◆ Task item ◆
Copy out the data below word for word, starting at the line with "After every picture, add" and going to the last line of the data.

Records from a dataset
- - - - - - -

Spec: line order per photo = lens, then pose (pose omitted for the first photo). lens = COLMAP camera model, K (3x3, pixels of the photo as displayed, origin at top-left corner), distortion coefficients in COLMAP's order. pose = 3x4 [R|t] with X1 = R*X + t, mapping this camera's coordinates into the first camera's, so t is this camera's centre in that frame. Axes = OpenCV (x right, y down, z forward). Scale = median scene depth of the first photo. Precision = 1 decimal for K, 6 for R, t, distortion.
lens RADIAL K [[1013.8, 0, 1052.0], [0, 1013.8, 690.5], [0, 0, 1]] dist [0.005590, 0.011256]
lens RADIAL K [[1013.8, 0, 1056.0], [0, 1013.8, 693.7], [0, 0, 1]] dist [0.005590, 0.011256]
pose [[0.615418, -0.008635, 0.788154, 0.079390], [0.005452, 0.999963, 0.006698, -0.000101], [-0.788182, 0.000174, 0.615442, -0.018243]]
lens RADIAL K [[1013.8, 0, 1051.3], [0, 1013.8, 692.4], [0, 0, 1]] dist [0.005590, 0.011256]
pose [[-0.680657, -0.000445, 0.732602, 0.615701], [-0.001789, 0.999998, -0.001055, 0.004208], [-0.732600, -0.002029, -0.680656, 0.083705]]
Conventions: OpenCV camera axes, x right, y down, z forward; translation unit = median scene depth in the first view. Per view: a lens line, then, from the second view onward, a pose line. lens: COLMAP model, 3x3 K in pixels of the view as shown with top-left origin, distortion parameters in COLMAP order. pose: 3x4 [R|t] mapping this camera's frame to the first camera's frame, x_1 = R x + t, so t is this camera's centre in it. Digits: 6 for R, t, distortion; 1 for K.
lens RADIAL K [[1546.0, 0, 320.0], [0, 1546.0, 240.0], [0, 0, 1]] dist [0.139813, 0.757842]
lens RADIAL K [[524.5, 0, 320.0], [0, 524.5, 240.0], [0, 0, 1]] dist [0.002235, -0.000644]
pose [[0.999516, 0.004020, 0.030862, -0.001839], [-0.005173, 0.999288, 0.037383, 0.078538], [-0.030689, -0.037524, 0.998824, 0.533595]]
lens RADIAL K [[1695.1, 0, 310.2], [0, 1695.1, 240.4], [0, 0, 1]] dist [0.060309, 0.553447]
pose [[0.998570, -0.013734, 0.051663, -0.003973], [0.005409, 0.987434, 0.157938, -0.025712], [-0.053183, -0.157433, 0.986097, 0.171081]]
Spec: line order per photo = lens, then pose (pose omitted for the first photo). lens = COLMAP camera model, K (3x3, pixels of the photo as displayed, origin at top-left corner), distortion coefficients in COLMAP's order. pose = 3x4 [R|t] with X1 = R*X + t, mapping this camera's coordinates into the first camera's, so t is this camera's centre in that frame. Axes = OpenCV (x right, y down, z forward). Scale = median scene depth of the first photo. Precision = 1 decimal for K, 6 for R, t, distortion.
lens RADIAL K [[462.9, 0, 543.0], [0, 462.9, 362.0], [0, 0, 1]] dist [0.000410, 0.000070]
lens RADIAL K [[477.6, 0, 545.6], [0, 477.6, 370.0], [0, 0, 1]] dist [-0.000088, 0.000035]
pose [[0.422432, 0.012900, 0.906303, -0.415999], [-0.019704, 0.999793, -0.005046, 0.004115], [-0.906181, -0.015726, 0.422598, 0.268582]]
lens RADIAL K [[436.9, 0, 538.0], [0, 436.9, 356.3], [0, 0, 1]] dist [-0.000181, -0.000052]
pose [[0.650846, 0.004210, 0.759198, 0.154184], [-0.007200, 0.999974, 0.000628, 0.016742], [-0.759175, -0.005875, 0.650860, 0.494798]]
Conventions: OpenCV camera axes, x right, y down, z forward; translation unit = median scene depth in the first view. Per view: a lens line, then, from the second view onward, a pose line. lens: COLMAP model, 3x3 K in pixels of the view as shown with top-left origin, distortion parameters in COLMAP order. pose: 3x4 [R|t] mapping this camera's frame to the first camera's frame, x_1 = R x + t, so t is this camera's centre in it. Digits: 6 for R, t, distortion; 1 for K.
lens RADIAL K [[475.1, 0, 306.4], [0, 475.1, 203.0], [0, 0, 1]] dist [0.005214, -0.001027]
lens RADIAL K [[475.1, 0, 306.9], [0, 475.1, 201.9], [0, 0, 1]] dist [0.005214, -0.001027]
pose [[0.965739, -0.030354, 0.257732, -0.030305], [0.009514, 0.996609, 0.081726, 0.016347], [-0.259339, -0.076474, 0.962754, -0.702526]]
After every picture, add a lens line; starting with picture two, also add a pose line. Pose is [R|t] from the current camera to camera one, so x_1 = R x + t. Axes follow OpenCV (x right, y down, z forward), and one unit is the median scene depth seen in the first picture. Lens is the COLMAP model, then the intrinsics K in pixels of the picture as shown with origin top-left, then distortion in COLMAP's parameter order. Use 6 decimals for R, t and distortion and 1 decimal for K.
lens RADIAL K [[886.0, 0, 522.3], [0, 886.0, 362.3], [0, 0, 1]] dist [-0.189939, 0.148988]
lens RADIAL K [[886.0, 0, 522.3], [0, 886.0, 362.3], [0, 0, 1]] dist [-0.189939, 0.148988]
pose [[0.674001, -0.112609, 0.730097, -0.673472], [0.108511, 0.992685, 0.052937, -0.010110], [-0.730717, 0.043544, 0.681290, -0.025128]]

- - - - - - -

◆ Reply to the task ◆
After every picture, add a lens line; starting with picture two, also add a pose line. Pose is [R|t] from the current camera to camera one, so x_1 = R x + t. Axes follow OpenCV (x right, y down, z forward), and one unit is the median scene depth seen in the first picture. Lens is the COLMAP model, then the intrinsics K in pixels of the picture as shown with origin top-left, then distortion in COLMAP's parameter order. Use 6 decimals for R, t and distortion and 1 decimal for K.
lens RADIAL K [[886.0, 0, 522.3], [0, 886.0, 362.3], [0, 0, 1]] dist [-0.189939, 0.148988]
lens RADIAL K [[886.0, 0, 522.3], [0, 886.0, 362.3], [0, 0, 1]] dist [-0.189939, 0.148988]
pose [[0.674001, -0.112609, 0.730097, -0.673472], [0.108511, 0.992685, 0.052937, -0.010110], [-0.730717, 0.043544, 0.681290, -0.025128]]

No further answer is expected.